Court Opinion

ID: 3386509
Source: CourtListenerOpinion
Date Created: 2016-07-05 18:41:45.051648+00
Date Added: 2024-06-11T14:02:43.429764
License: Public Domain

This is an action of ejectment. The declaration contains two counts. The first is in the statutory form. The second alleges the claim of the defendant adversely to the plaintiff of the land described. The plea to each count is not guilty, with a special plea to the first count denying possession. It was stipulated that the parties claim title from a designated common source, the stipulation providing that it should not be construed as an admission by defendant of possession by her of the land sued for. Upon a trial, objections of defendant having been sustained to the introduction in evidence of a certified copy of a plat of the premises sought to be recovered, plaintiff moved for a non-suit with bill of exceptions, which motion was granted, and judgment against the plaintiff in favor of *Page 298 
the defendant was entered. Writ of error was taken from this court.
The assignments of error are the rulings of the court sustaining defendant's objections to the introduction in evidence of the plat referred to and entry of judgment for defendant.
The deeds under which plaintiff claims and deraigns its title were offered and admitted in evidence. In the description of the property contained in the deeds a plat of the property is referred to, but when the plat, or copy of it, was offered it was objected to upon the ground that the identification of the land shown on the plat with the land described in the declaration is not sufficient. The objection was sustained. The plaintiff then produced as a witness a civil engineer who testified in substance that he was familiar with the premises and that by referring to the deeds and plat and applying the ordinary rules of surveying he could locate the property sought to be recovered.
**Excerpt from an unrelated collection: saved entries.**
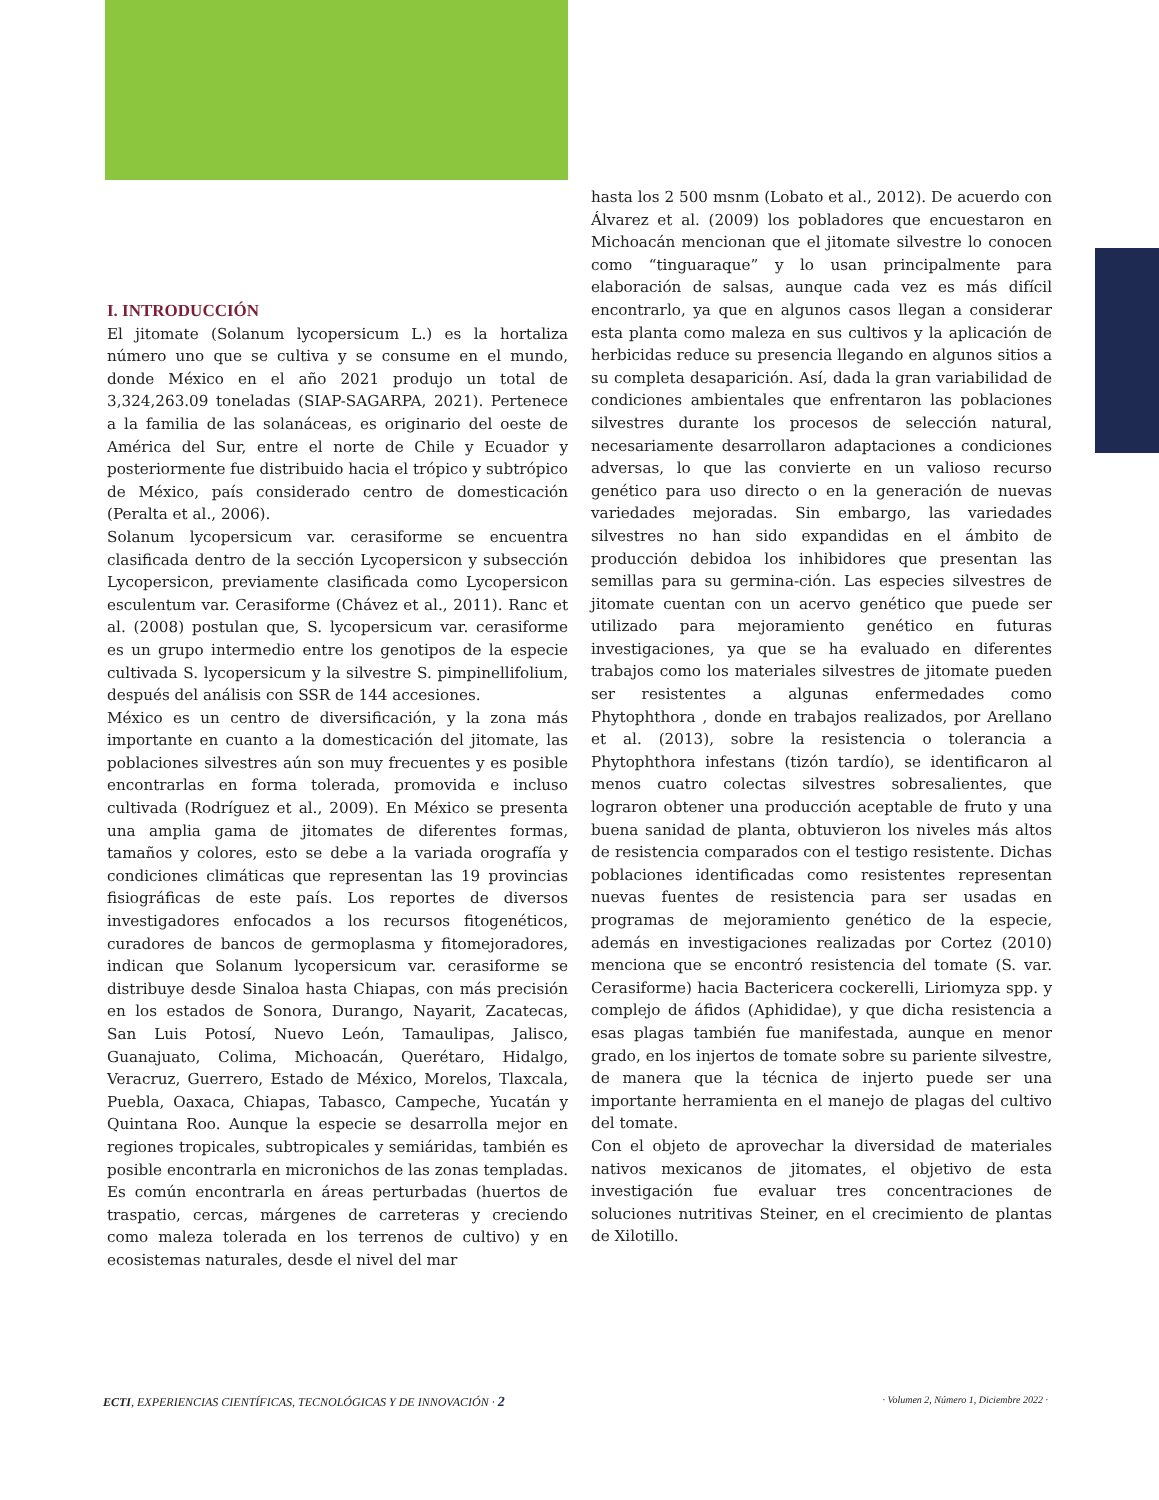I. INTRODUCCIÓN
El jitomate (Solanum lycopersicum L.) es la hortaliza número uno que se cultiva y se consume en el mundo, donde México en el año 2021 produjo un total de 3,324,263.09 toneladas (SIAP-SAGARPA, 2021). Pertenece a la familia de las solanáceas, es originario del oeste de América del Sur, entre el norte de Chile y Ecuador y posteriormente fue distribuido hacia el trópico y subtrópico de México, país considerado centro de domesticación (Peralta et al., 2006).
Solanum lycopersicum var. cerasiforme se encuentra clasificada dentro de la sección Lycopersicon y subsección Lycopersicon, previamente clasificada como Lycopersicon esculentum var. Cerasiforme (Chávez et al., 2011). Ranc et al. (2008) postulan que, S. lycopersicum var. cerasiforme es un grupo intermedio entre los genotipos de la especie cultivada S. lycopersicum y la silvestre S. pimpinellifolium, después del análisis con SSR de 144 accesiones.
México es un centro de diversificación, y la zona más importante en cuanto a la domesticación del jitomate, las poblaciones silvestres aún son muy frecuentes y es posible encontrarlas en forma tolerada, promovida e incluso cultivada (Rodríguez et al., 2009). En México se presenta una amplia gama de jitomates de diferentes formas, tamaños y colores, esto se debe a la variada orografía y condiciones climáticas que representan las 19 provincias fisiográficas de este país. Los reportes de diversos investigadores enfocados a los recursos fitogenéticos, curadores de bancos de germoplasma y fitomejoradores, indican que Solanum lycopersicum var. cerasiforme se distribuye desde Sinaloa hasta Chiapas, con más precisión en los estados de Sonora, Durango, Nayarit, Zacatecas, San Luis Potosí, Nuevo León, Tamaulipas, Jalisco, Guanajuato, Colima, Michoacán, Querétaro, Hidalgo, Veracruz, Guerrero, Estado de México, Morelos, Tlaxcala, Puebla, Oaxaca, Chiapas, Tabasco, Campeche, Yucatán y Quintana Roo. Aunque la especie se desarrolla mejor en regiones tropicales, subtropicales y semiáridas, también es posible encontrarla en micronichos de las zonas templadas. Es común encontrarla en áreas perturbadas (huertos de traspatio, cercas, márgenes de carreteras y creciendo como maleza tolerada en los terrenos de cultivo) y en ecosistemas naturales, desde el nivel del mar
hasta los 2 500 msnm (Lobato et al., 2012). De acuerdo con Álvarez et al. (2009) los pobladores que encuestaron en Michoacán mencionan que el jitomate silvestre lo conocen como “tinguaraque” y lo usan principalmente para elaboración de salsas, aunque cada vez es más difícil encontrarlo, ya que en algunos casos llegan a considerar esta planta como maleza en sus cultivos y la aplicación de herbicidas reduce su presencia llegando en algunos sitios a su completa desaparición. Así, dada la gran variabilidad de condiciones ambientales que enfrentaron las poblaciones silvestres durante los procesos de selección natural, necesariamente desarrollaron adaptaciones a condiciones adversas, lo que las convierte en un valioso recurso genético para uso directo o en la generación de nuevas variedades mejoradas. Sin embargo, las variedades silvestres no han sido expandidas en el ámbito de producción debidoa los inhibidores que presentan las semillas para su germina-ción. Las especies silvestres de jitomate cuentan con un acervo genético que puede ser utilizado para mejoramiento genético en futuras investigaciones, ya que se ha evaluado en diferentes trabajos como los materiales silvestres de jitomate pueden ser resistentes a algunas enfermedades como Phytophthora , donde en trabajos realizados, por Arellano et al. (2013), sobre la resistencia o tolerancia a Phytophthora infestans (tizón tardío), se identificaron al menos cuatro colectas silvestres sobresalientes, que lograron obtener una producción aceptable de fruto y una buena sanidad de planta, obtuvieron los niveles más altos de resistencia comparados con el testigo resistente. Dichas poblaciones identificadas como resistentes representan nuevas fuentes de resistencia para ser usadas en programas de mejoramiento genético de la especie, además en investigaciones realizadas por Cortez (2010) menciona que se encontró resistencia del tomate (S. var. Cerasiforme) hacia Bactericera cockerelli, Liriomyza spp. y complejo de áfidos (Aphididae), y que dicha resistencia a esas plagas también fue manifestada, aunque en menor grado, en los injertos de tomate sobre su pariente silvestre, de manera que la técnica de injerto puede ser una importante herramienta en el manejo de plagas del cultivo del tomate.
Con el objeto de aprovechar la diversidad de materiales nativos mexicanos de jitomates, el objetivo de esta investigación fue evaluar tres concentraciones de soluciones nutritivas Steiner, en el crecimiento de plantas de Xilotillo.
ECTI, EXPERIENCIAS CIENTÍFICAS, TECNOLÓGICAS Y DE INNOVACIÓN · 2 · Volumen 2, Número 1, Diciembre 2022 ·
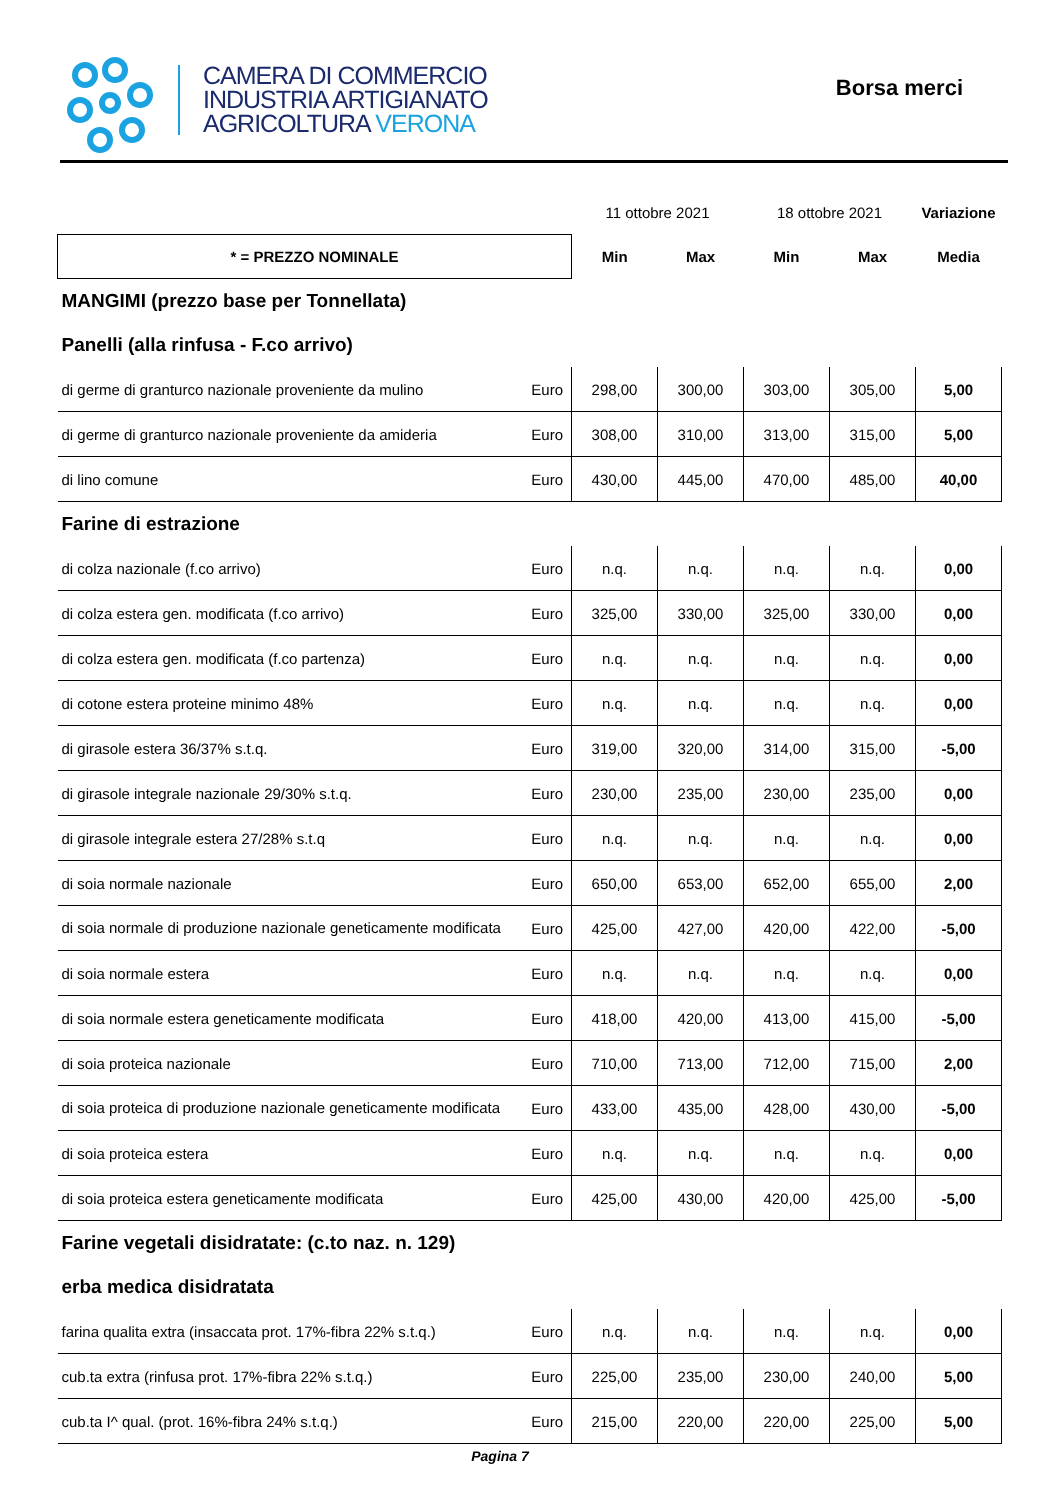CAMERA DI COMMERCIO
INDUSTRIA ARTIGIANATO
AGRICOLTURA VERONA
Borsa merci
| | | 11 ottobre 2021 | | 18 ottobre 2021 | | Variazione |
| * = PREZZO NOMINALE | | Min | Max | Min | Max | Media |
| MANGIMI (prezzo base per Tonnellata) | | | | | | |
| Panelli (alla rinfusa - F.co arrivo) | | | | | | |
| di germe di granturco nazionale proveniente da mulino | Euro | 298,00 | 300,00 | 303,00 | 305,00 | 5,00 |
| di germe di granturco nazionale proveniente da amideria | Euro | 308,00 | 310,00 | 313,00 | 315,00 | 5,00 |
| di lino comune | Euro | 430,00 | 445,00 | 470,00 | 485,00 | 40,00 |
| Farine di estrazione | | | | | | |
| di colza nazionale (f.co arrivo) | Euro | n.q. | n.q. | n.q. | n.q. | 0,00 |
| di colza estera gen. modificata (f.co arrivo) | Euro | 325,00 | 330,00 | 325,00 | 330,00 | 0,00 |
| di colza estera gen. modificata (f.co partenza) | Euro | n.q. | n.q. | n.q. | n.q. | 0,00 |
| di cotone estera proteine minimo 48% | Euro | n.q. | n.q. | n.q. | n.q. | 0,00 |
| di girasole estera 36/37% s.t.q. | Euro | 319,00 | 320,00 | 314,00 | 315,00 | -5,00 |
| di girasole integrale nazionale 29/30% s.t.q. | Euro | 230,00 | 235,00 | 230,00 | 235,00 | 0,00 |
| di girasole integrale estera 27/28% s.t.q | Euro | n.q. | n.q. | n.q. | n.q. | 0,00 |
| di soia normale nazionale | Euro | 650,00 | 653,00 | 652,00 | 655,00 | 2,00 |
| di soia normale di produzione nazionale geneticamente modificata | Euro | 425,00 | 427,00 | 420,00 | 422,00 | -5,00 |
| di soia normale estera | Euro | n.q. | n.q. | n.q. | n.q. | 0,00 |
| di soia normale estera geneticamente modificata | Euro | 418,00 | 420,00 | 413,00 | 415,00 | -5,00 |
| di soia proteica nazionale | Euro | 710,00 | 713,00 | 712,00 | 715,00 | 2,00 |
| di soia proteica di produzione nazionale geneticamente modificata | Euro | 433,00 | 435,00 | 428,00 | 430,00 | -5,00 |
| di soia proteica estera | Euro | n.q. | n.q. | n.q. | n.q. | 0,00 |
| di soia proteica estera geneticamente modificata | Euro | 425,00 | 430,00 | 420,00 | 425,00 | -5,00 |
| Farine vegetali disidratate: (c.to naz. n. 129) | | | | | | |
| erba medica disidratata | | | | | | |
| farina qualita extra (insaccata prot. 17%-fibra 22% s.t.q.) | Euro | n.q. | n.q. | n.q. | n.q. | 0,00 |
| cub.ta extra (rinfusa prot. 17%-fibra 22% s.t.q.) | Euro | 225,00 | 235,00 | 230,00 | 240,00 | 5,00 |
| cub.ta I^ qual. (prot. 16%-fibra 24% s.t.q.) | Euro | 215,00 | 220,00 | 220,00 | 225,00 | 5,00 |
Pagina 7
When the witness was excused the plat was re-offered in evidence. Objections to its admission were sustained.
In Campbell v. Carruth, 32 Fla. 264, 13 South. Rep. 432, this court said: "The rule with reference to the sufficiency of description in a deed is that, if a surveyor, by applying the rules of surveying, can locate the land, the description is sufficient; and the deed will be sustained if it is possible from the whole description to ascertain and identify the land intended to be conveyed." Ansley v. Graham, 73 Fla. 388, 74 South. Rep. 505; Walker v. Lee, 51 Fla. 360, 40 South. Rep. 881; Hogans v. Carruth, 18 Fla. 587. In recognition of this doctrine the deeds were admitted in evidence. If the deeds were admissible, the plat was. "Where one deed refers to another or to a map or plan of a survey for a description, the deed, map or plan referred to becomes as much a part of the instrument making the reference as if actually copied into it." Landreu v. Watkins, 26 Fla. 390, *Page 299
7 South. Rep. 876; Sanders v. Ransom, 37 Fla. 457, 20 South. Rep. 530; East Coast Lbr. Co. v. Ellis-Young Co., 55 Fla. 256, 45 South. Rep. 826.
The ruling sustaining objections to the admission in evidence of the plat was error.
The judgment is reversed.
WHITFIELD, ELLIS, BROWNE, TERRELL AND STRUM, J. J., concur.